▶ _What you have to do_:
Throughout every entry, change "developed" to "edited" and give the lines again with nothing else altered.

▶ _Raw data_:
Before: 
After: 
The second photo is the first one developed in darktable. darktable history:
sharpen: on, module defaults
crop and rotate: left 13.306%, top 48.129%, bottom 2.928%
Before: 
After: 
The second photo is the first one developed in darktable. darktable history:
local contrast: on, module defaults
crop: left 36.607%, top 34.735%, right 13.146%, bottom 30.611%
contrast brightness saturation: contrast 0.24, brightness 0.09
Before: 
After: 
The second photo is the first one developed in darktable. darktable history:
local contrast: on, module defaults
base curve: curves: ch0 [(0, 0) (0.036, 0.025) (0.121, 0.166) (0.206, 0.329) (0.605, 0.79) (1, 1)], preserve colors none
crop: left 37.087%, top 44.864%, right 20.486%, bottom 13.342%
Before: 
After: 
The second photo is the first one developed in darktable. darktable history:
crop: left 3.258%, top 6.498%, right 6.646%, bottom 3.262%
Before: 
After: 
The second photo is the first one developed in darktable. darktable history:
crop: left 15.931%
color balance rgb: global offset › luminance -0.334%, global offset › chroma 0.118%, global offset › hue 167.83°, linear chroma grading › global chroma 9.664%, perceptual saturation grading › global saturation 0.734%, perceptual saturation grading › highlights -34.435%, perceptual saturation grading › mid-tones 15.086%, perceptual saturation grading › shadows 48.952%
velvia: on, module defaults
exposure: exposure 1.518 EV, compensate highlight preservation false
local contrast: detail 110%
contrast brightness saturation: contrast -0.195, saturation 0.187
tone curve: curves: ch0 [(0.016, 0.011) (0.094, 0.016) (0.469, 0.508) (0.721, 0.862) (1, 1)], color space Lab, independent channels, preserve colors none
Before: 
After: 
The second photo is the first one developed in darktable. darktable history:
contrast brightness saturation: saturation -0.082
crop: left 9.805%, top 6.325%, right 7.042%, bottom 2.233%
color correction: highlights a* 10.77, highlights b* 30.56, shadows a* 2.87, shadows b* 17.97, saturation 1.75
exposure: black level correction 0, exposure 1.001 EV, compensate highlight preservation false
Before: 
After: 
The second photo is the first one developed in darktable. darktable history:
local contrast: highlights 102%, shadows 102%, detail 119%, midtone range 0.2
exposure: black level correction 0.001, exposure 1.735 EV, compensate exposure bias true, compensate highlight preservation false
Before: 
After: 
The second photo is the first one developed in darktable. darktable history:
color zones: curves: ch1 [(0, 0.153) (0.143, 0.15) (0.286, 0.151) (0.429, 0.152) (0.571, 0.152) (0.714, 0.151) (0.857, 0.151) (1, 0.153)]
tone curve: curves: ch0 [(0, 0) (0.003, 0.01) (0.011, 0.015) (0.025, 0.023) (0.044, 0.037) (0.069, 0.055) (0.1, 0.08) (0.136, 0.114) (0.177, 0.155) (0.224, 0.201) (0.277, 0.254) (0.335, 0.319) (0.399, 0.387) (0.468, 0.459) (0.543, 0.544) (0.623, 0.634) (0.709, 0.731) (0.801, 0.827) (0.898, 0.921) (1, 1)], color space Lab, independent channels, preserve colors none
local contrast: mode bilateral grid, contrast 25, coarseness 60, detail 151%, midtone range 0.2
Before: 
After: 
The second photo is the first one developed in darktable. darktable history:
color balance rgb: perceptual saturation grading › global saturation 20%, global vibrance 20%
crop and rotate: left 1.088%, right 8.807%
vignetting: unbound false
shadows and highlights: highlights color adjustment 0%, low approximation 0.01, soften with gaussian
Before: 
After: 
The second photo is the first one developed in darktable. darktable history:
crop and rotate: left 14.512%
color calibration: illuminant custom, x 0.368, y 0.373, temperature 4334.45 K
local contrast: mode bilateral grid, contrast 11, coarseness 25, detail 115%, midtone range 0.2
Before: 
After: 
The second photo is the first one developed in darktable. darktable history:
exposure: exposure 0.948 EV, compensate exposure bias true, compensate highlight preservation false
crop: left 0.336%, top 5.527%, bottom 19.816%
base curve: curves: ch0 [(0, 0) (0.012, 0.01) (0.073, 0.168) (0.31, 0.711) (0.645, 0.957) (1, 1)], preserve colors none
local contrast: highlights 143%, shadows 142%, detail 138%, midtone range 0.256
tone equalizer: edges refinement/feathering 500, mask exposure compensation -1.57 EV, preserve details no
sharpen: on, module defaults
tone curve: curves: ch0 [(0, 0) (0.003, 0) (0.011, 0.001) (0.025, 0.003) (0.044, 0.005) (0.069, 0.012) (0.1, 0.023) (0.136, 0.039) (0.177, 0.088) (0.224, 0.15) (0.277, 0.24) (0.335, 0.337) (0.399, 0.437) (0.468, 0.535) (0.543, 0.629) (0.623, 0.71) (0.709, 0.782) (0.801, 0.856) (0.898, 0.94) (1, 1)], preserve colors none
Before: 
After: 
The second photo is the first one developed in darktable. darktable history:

▶ _Output for this task_:
Before: 
After: 
The second photo is the first one edited in darktable. darktable history:
sharpen: on, module defaults
crop and rotate: left 13.306%, top 48.129%, bottom 2.928%
Before: 
After: 
The second photo is the first one edited in darktable. darktable history:
local contrast: on, module defaults
crop: left 36.607%, top 34.735%, right 13.146%, bottom 30.611%
contrast brightness saturation: contrast 0.24, brightness 0.09
Before: 
After: 
The second photo is the first one edited in darktable. darktable history:
local contrast: on, module defaults
base curve: curves: ch0 [(0, 0) (0.036, 0.025) (0.121, 0.166) (0.206, 0.329) (0.605, 0.79) (1, 1)], preserve colors none
crop: left 37.087%, top 44.864%, right 20.486%, bottom 13.342%
Before: 
After: 
The second photo is the first one edited in darktable. darktable history:
crop: left 3.258%, top 6.498%, right 6.646%, bottom 3.262%
Before: 
After: 
The second photo is the first one edited in darktable. darktable history:
crop: left 15.931%
color balance rgb: global offset › luminance -0.334%, global offset › chroma 0.118%, global offset › hue 167.83°, linear chroma grading › global chroma 9.664%, perceptual saturation grading › global saturation 0.734%, perceptual saturation grading › highlights -34.435%, perceptual saturation grading › mid-tones 15.086%, perceptual saturation grading › shadows 48.952%
velvia: on, module defaults
exposure: exposure 1.518 EV, compensate highlight preservation false
local contrast: detail 110%
contrast brightness saturation: contrast -0.195, saturation 0.187
tone curve: curves: ch0 [(0.016, 0.011) (0.094, 0.016) (0.469, 0.508) (0.721, 0.862) (1, 1)], color space Lab, independent channels, preserve colors none
Before: 
After: 
The second photo is the first one edited in darktable. darktable history:
contrast brightness saturation: saturation -0.082
crop: left 9.805%, top 6.325%, right 7.042%, bottom 2.233%
color correction: highlights a* 10.77, highlights b* 30.56, shadows a* 2.87, shadows b* 17.97, saturation 1.75
exposure: black level correction 0, exposure 1.001 EV, compensate highlight preservation false
Before: 
After: 
The second photo is the first one edited in darktable. darktable history:
local contrast: highlights 102%, shadows 102%, detail 119%, midtone range 0.2
exposure: black level correction 0.001, exposure 1.735 EV, compensate exposure bias true, compensate highlight preservation false
Before: 
After: 
The second photo is the first one edited in darktable. darktable history:
color zones: curves: ch1 [(0, 0.153) (0.143, 0.15) (0.286, 0.151) (0.429, 0.152) (0.571, 0.152) (0.714, 0.151) (0.857, 0.151) (1, 0.153)]
tone curve: curves: ch0 [(0, 0) (0.003, 0.01) (0.011, 0.015) (0.025, 0.023) (0.044, 0.037) (0.069, 0.055) (0.1, 0.08) (0.136, 0.114) (0.177, 0.155) (0.224, 0.201) (0.277, 0.254) (0.335, 0.319) (0.399, 0.387) (0.468, 0.459) (0.543, 0.544) (0.623, 0.634) (0.709, 0.731) (0.801, 0.827) (0.898, 0.921) (1, 1)], color space Lab, independent channels, preserve colors none
local contrast: mode bilateral grid, contrast 25, coarseness 60, detail 151%, midtone range 0.2
Before: 
After: 
The second photo is the first one edited in darktable. darktable history:
color balance rgb: perceptual saturation grading › global saturation 20%, global vibrance 20%
crop and rotate: left 1.088%, right 8.807%
vignetting: unbound false
shadows and highlights: highlights color adjustment 0%, low approximation 0.01, soften with gaussian
Before: 
After: 
The second photo is the first one edited in darktable. darktable history:
crop and rotate: left 14.512%
color calibration: illuminant custom, x 0.368, y 0.373, temperature 4334.45 K
local contrast: mode bilateral grid, contrast 11, coarseness 25, detail 115%, midtone range 0.2
Before: 
After: 
The second photo is the first one edited in darktable. darktable history:
exposure: exposure 0.948 EV, compensate exposure bias true, compensate highlight preservation false
crop: left 0.336%, top 5.527%, bottom 19.816%
base curve: curves: ch0 [(0, 0) (0.012, 0.01) (0.073, 0.168) (0.31, 0.711) (0.645, 0.957) (1, 1)], preserve colors none
local contrast: highlights 143%, shadows 142%, detail 138%, midtone range 0.256
tone equalizer: edges refinement/feathering 500, mask exposure compensation -1.57 EV, preserve details no
sharpen: on, module defaults
tone curve: curves: ch0 [(0, 0) (0.003, 0) (0.011, 0.001) (0.025, 0.003) (0.044, 0.005) (0.069, 0.012) (0.1, 0.023) (0.136, 0.039) (0.177, 0.088) (0.224, 0.15) (0.277, 0.24) (0.335, 0.337) (0.399, 0.437) (0.468, 0.535) (0.543, 0.629) (0.623, 0.71) (0.709, 0.782) (0.801, 0.856) (0.898, 0.94) (1, 1)], preserve colors none
Before: 
After: 
The second photo is the first one edited in darktable. darktable history:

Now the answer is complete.